Your cardiovascular system is the engine that runs everything else. If the engine sucks, nothing else works well. Not your lifting, not your recovery, not your daily life.
This myth needs to die. Running a marathon the morning of your heavy squat day? Yeah, that's going to interfere. Going for a 20-minute jog on your off days? That improves your recovery, your work capacity, and your ability to handle volume in the gym.
The strongest powerlifters I've known all had a cardio base. They could warm up without getting winded. They could handle higher rep sets without their heart rate redlining. They recovered faster between sets. Cardio doesn't fight against strength. It supports it.
Most people quit running because they go out and try to run a mile at full speed on day one. Their lungs burn, their shins hurt, and they decide running isn't for them. That's not running's fault. That's your ego's fault.
Start with walk-run intervals. Run for 60 seconds, walk for 90 seconds. Repeat for 20 minutes. That's it. If 60 seconds of running is too much, run for 30 seconds. There's no minimum entry point. Just move faster than walking for short bursts and build from there.
Your aerobic base is your body's ability to use oxygen efficiently. When it's strong, everything is easier. Your resting heart rate drops. You recover faster between sets. You sleep better. You have more energy throughout the day. You're not gasping after playing with your kids for five minutes.
Building it is boring. It's slow, easy cardio where you can hold a conversation. Zone 2, if you want to get technical. It doesn't feel like a workout. That's the point. You're training your cardiovascular system, not trying to set a personal record every time you lace up.
Hate running? Fine. Bike. Swim. Use the elliptical. Row. Walk uphill on a treadmill. The movement pattern doesn't matter as much as getting your heart rate into that easy aerobic zone for 20-30 minutes, three or four times a week.
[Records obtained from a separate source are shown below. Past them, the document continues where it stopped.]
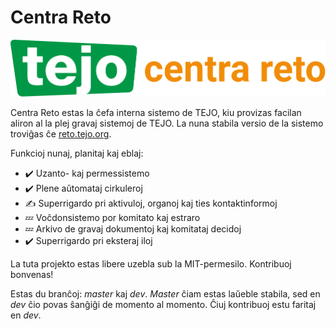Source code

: # Centra Reto

![Emblemo de Centra Reto](files/web/static/images/tejo_cr.svg)

Centra Reto estas la ĉefa interna sistemo de TEJO, kiu provizas facilan aliron al la plej gravaj sistemoj de TEJO. La nuna stabila versio de la sistemo troviĝas ĉe [reto.tejo.org](https://reto.tejo.org).

Funkcioj nunaj, planitaj kaj eblaj:

- ✔️ Uzanto- kaj permessistemo
- ✔️ Plene aŭtomataj cirkuleroj
- ✍ Superrigardo pri aktivuloj, organoj kaj ties kontaktinformoj
- 💤 Voĉdonsistemo por komitato kaj estraro
- 💤 Arkivo de gravaj dokumentoj kaj komitataj decidoj
- ✔️ Superrigardo pri eksteraj iloj

La tuta projekto estas libere uzebla sub la MIT-permesilo. Kontribuoj bonvenas!

Estas du branĉoj: *master* kaj *dev*. *Master* ĉiam estas laŭeble stabila, sed en *dev* ĉio povas ŝanĝiĝi de momento al momento. Ĉiuj kontribuoj estu faritaj en *dev*.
I ran a marathon in my 30s. I also went through years where I only biked and walked. Both built a solid cardio base. Pick the one you'll actually do consistently.
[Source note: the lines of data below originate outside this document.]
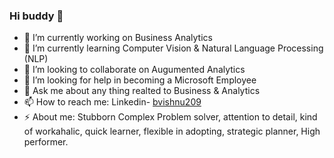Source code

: ### Hi buddy 👋


- 🔭 I’m currently working on Business Analytics
- 🌱 I’m currently learning Computer Vision & Natural Language Processing (NLP)
- 👯 I’m looking to collaborate on Augumented Analytics
- 🤔 I’m looking for help in becoming a Microsoft Employee
- 💬 Ask me about any thing realted to Business & Analytics
- 📫 How to reach me: Linkedin- [bvishnu209](https://www.linkedin.com/in/bvishnu209/)
- ⚡ About me: Stubborn Complex Problem solver, attention to detail, kind of workahalic, quick learner, flexible in adopting, strategic planner, High performer.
Two or three 20-minute sessions per week of easy cardio. That's the floor. Walk fast, jog slow, bike at a pace where you could talk to someone. It doesn't need to be dramatic. It doesn't need to be Instagram-worthy. It just needs to happen.
You're going to feel weird the first time you jog and it's actually easy. That means it's working. Your body adapted. Now go a little longer or a little faster. That's progressive overload for your heart. So run, dumbass.